— WHAT NEEDS TO BE DONE —
Every picture should be left out, but the lines below must be repeated exactly.

— GIVEN ENTRIES —
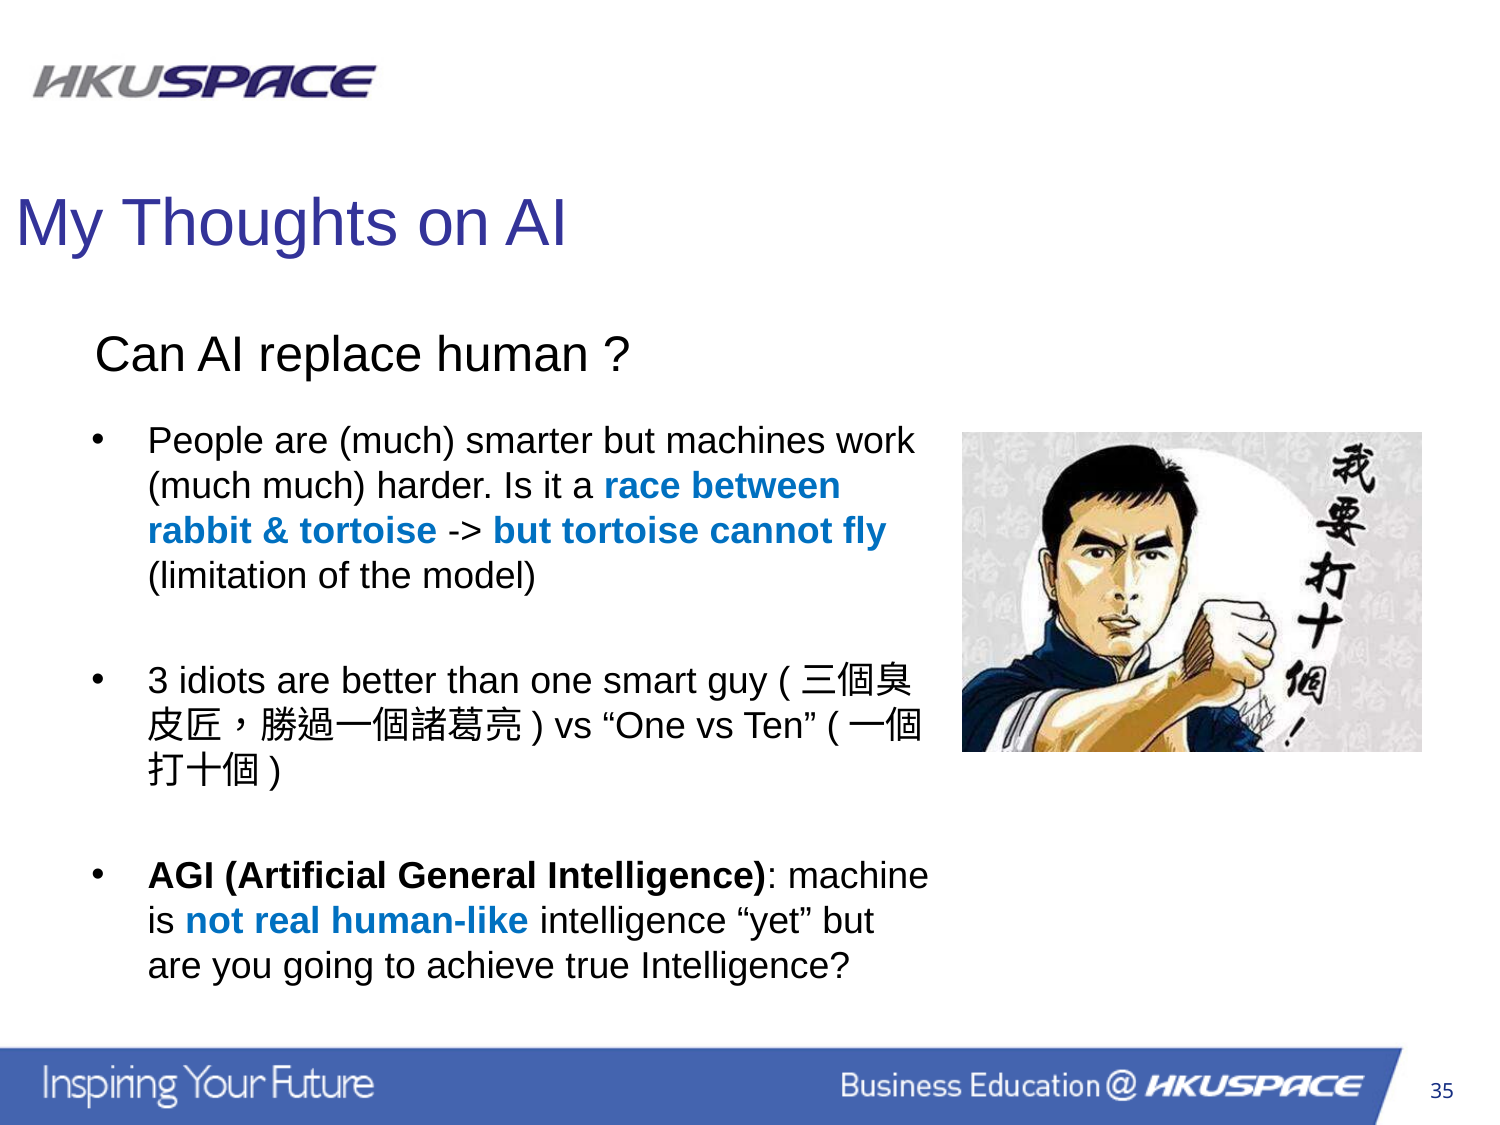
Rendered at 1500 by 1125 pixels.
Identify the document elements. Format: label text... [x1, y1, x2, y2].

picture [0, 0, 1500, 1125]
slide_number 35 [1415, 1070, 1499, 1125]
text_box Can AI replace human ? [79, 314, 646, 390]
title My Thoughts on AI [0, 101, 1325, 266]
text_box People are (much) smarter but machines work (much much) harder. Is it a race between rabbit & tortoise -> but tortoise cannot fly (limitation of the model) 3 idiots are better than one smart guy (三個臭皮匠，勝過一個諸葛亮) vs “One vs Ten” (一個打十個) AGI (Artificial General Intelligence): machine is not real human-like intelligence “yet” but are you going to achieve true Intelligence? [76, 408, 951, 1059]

— RESPONSE FOR THIS EXERCISE —
Rendered at 1500 by 1125 pixels.
Identify the document elements. Format: label text... [x1, y1, x2, y2].

picture [0, 0, 1500, 1125]
slide_number 35 [1415, 1070, 1499, 1125]
text_box Can AI replace human ? [79, 314, 646, 390]
title My Thoughts on AI [0, 101, 1325, 266]
text_box People are (much) smarter but machines work (much much) harder. Is it a race between rabbit & tortoise -> but tortoise cannot fly (limitation of the model) 3 idiots are better than one smart guy (三個臭皮匠，勝過一個諸葛亮) vs “One vs Ten” (一個打十個) AGI (Artificial General Intelligence): machine is not real human-like intelligence “yet” but are you going to achieve true Intelligence? [76, 408, 951, 1059]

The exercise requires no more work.